> _WORK TO BE COMPLETED_
The listing is to be repeated exactly, and its pictures are to be left out.

-- Opening Marker --

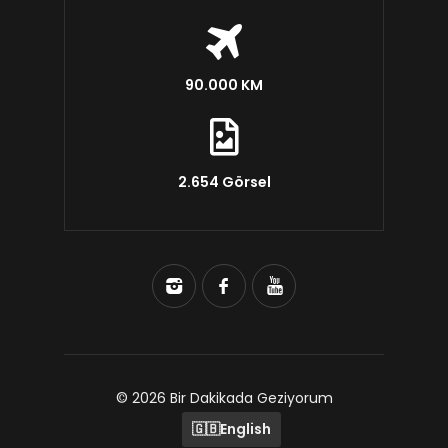
90.000 KM
2.654 Görsel
© 2026 Bir Dakikada Geziyorum
🇬🇧
English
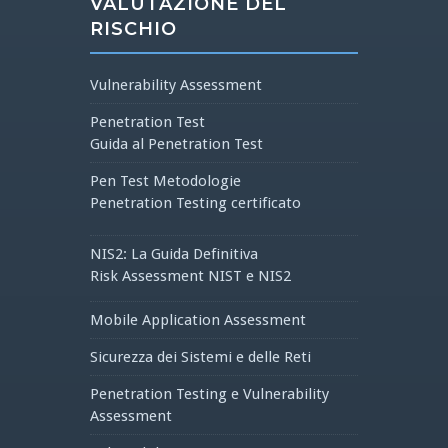
VALUTAZIONE DEL
RISCHIO
Vulnerability Assessment
Penetration Test
Guida al Penetration Test
Pen Test Metodologie
Penetration Testing certificato
NIS2: La Guida Definitiva
Risk Assessment NIST e NIS2
Mobile Application Assessment
Sicurezza dei Sistemi e delle Reti
Penetration Testing e Vulnerability
Assessment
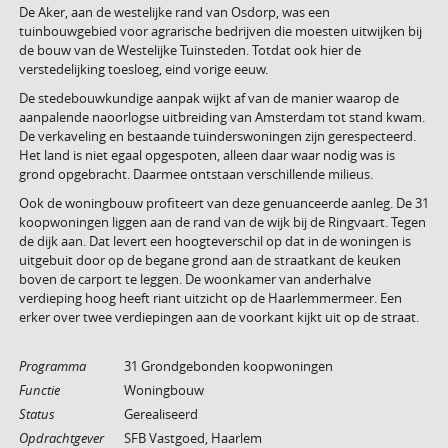
De Aker, aan de westelijke rand van Osdorp, was een
tuinbouwgebied voor agrarische bedrijven die moesten uitwijken bij
de bouw van de Westelijke Tuinsteden. Totdat ook hier de
verstedelijking toesloeg, eind vorige eeuw.
De stedebouwkundige aanpak wijkt af van de manier waarop de
aanpalende naoorlogse uitbreiding van Amsterdam tot stand kwam.
De verkaveling en bestaande tuinderswoningen zijn gerespecteerd.
Het land is niet egaal opgespoten, alleen daar waar nodig was is
grond opgebracht. Daarmee ontstaan verschillende milieus.
Ook de woningbouw profiteert van deze genuanceerde aanleg. De 31
koopwoningen liggen aan de rand van de wijk bij de Ringvaart. Tegen
de dijk aan. Dat levert een hoogteverschil op dat in de woningen is
uitgebuit door op de begane grond aan de straatkant de keuken
boven de carport te leggen. De woonkamer van anderhalve
verdieping hoog heeft riant uitzicht op de Haarlemmermeer. Een
erker over twee verdiepingen aan de voorkant kijkt uit op de straat.
Programma
31 Grondgebonden koopwoningen
Functie
Woningbouw
Status
Gerealiseerd
Opdrachtgever
SFB Vastgoed, Haarlem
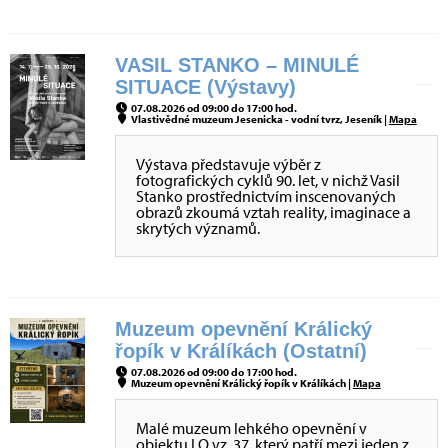
VASIL STANKO – MINULÉ
SITUACE (Výstavy)
07.08.2026 od 09:00 do 17:00 hod.
Vlastivědné muzeum Jesenicka - vodní tvrz, Jeseník |
Mapa
Výstava představuje výběr z
fotografických cyklů 90. let, v nichž Vasil
Stanko prostřednictvím inscenovaných
obrazů zkoumá vztah reality, imaginace a
skrytých významů.
Muzeum opevnění Králický
řopík v Králíkách (Ostatní)
07.08.2026 od 09:00 do 17:00 hod.
Muzeum opevnění Králický řopík v Králíkách |
Mapa
Malé muzeum lehkého opevnění v
objektu LO vz. 37, který patří mezi jeden z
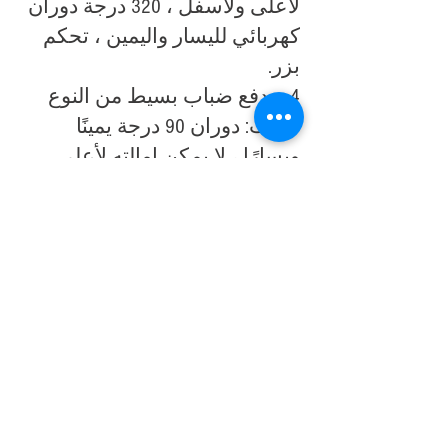
لأعلى ولأسفل ، 320 درجة دوران
كهربائي لليسار واليمين ، تحكم
بزر.
4. مدفع ضباب بسيط من النوع
الثابت: دوران 90 درجة يمينًا
ويسارًا ، لا يمكن إمالته لأعلى
ولأسفل ، لا يوجد جهاز تحكم عن
بعد ، تحكم بزر.
نوع مدفوعة: مدفوعة مباشرة
عرض المزيد من التفاصيل عن
هذه السلسلة من مدافع الرش ،
يرجى الاتصال
بنا
للحصول على
أحدث كتالوج.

-- Closing Marker --

> _YOUR SOLUTION_
90.000 KM
2.654 Görsel
© 2026 Bir Dakikada Geziyorum
🇬🇧
English
VALUTAZIONE DEL
RISCHIO
Vulnerability Assessment
Penetration Test
Guida al Penetration Test
Pen Test Metodologie
Penetration Testing certificato
NIS2: La Guida Definitiva
Risk Assessment NIST e NIS2
Mobile Application Assessment
Sicurezza dei Sistemi e delle Reti
Penetration Testing e Vulnerability
Assessment
De Aker, aan de westelijke rand van Osdorp, was een
tuinbouwgebied voor agrarische bedrijven die moesten uitwijken bij
de bouw van de Westelijke Tuinsteden. Totdat ook hier de
verstedelijking toesloeg, eind vorige eeuw.
De stedebouwkundige aanpak wijkt af van de manier waarop de
aanpalende naoorlogse uitbreiding van Amsterdam tot stand kwam.
De verkaveling en bestaande tuinderswoningen zijn gerespecteerd.
Het land is niet egaal opgespoten, alleen daar waar nodig was is
grond opgebracht. Daarmee ontstaan verschillende milieus.
Ook de woningbouw profiteert van deze genuanceerde aanleg. De 31
koopwoningen liggen aan de rand van de wijk bij de Ringvaart. Tegen
de dijk aan. Dat levert een hoogteverschil op dat in de woningen is
uitgebuit door op de begane grond aan de straatkant de keuken
boven de carport te leggen. De woonkamer van anderhalve
verdieping hoog heeft riant uitzicht op de Haarlemmermeer. Een
erker over twee verdiepingen aan de voorkant kijkt uit op de straat.
Programma
31 Grondgebonden koopwoningen
Functie
Woningbouw
Status
Gerealiseerd
Opdrachtgever
SFB Vastgoed, Haarlem
VASIL STANKO – MINULÉ
SITUACE (Výstavy)
07.08.2026 od 09:00 do 17:00 hod.
Vlastivědné muzeum Jesenicka - vodní tvrz, Jeseník |
Mapa
Výstava představuje výběr z
fotografických cyklů 90. let, v nichž Vasil
Stanko prostřednictvím inscenovaných
obrazů zkoumá vztah reality, imaginace a
skrytých významů.
Muzeum opevnění Králický
řopík v Králíkách (Ostatní)
07.08.2026 od 09:00 do 17:00 hod.
Muzeum opevnění Králický řopík v Králíkách |
Mapa
Malé muzeum lehkého opevnění v
objektu LO vz. 37, který patří mezi jeden z
لأعلى ولأسفل ، 320 درجة دوران
كهربائي لليسار واليمين ، تحكم
بزر.
4. مدفع ضباب بسيط من النوع
الثابت: دوران 90 درجة يمينًا
ويسارًا ، لا يمكن إمالته لأعلى
ولأسفل ، لا يوجد جهاز تحكم عن
بعد ، تحكم بزر.
نوع مدفوعة: مدفوعة مباشرة
عرض المزيد من التفاصيل عن
هذه السلسلة من مدافع الرش ،
يرجى الاتصال
بنا
للحصول على
أحدث كتالوج.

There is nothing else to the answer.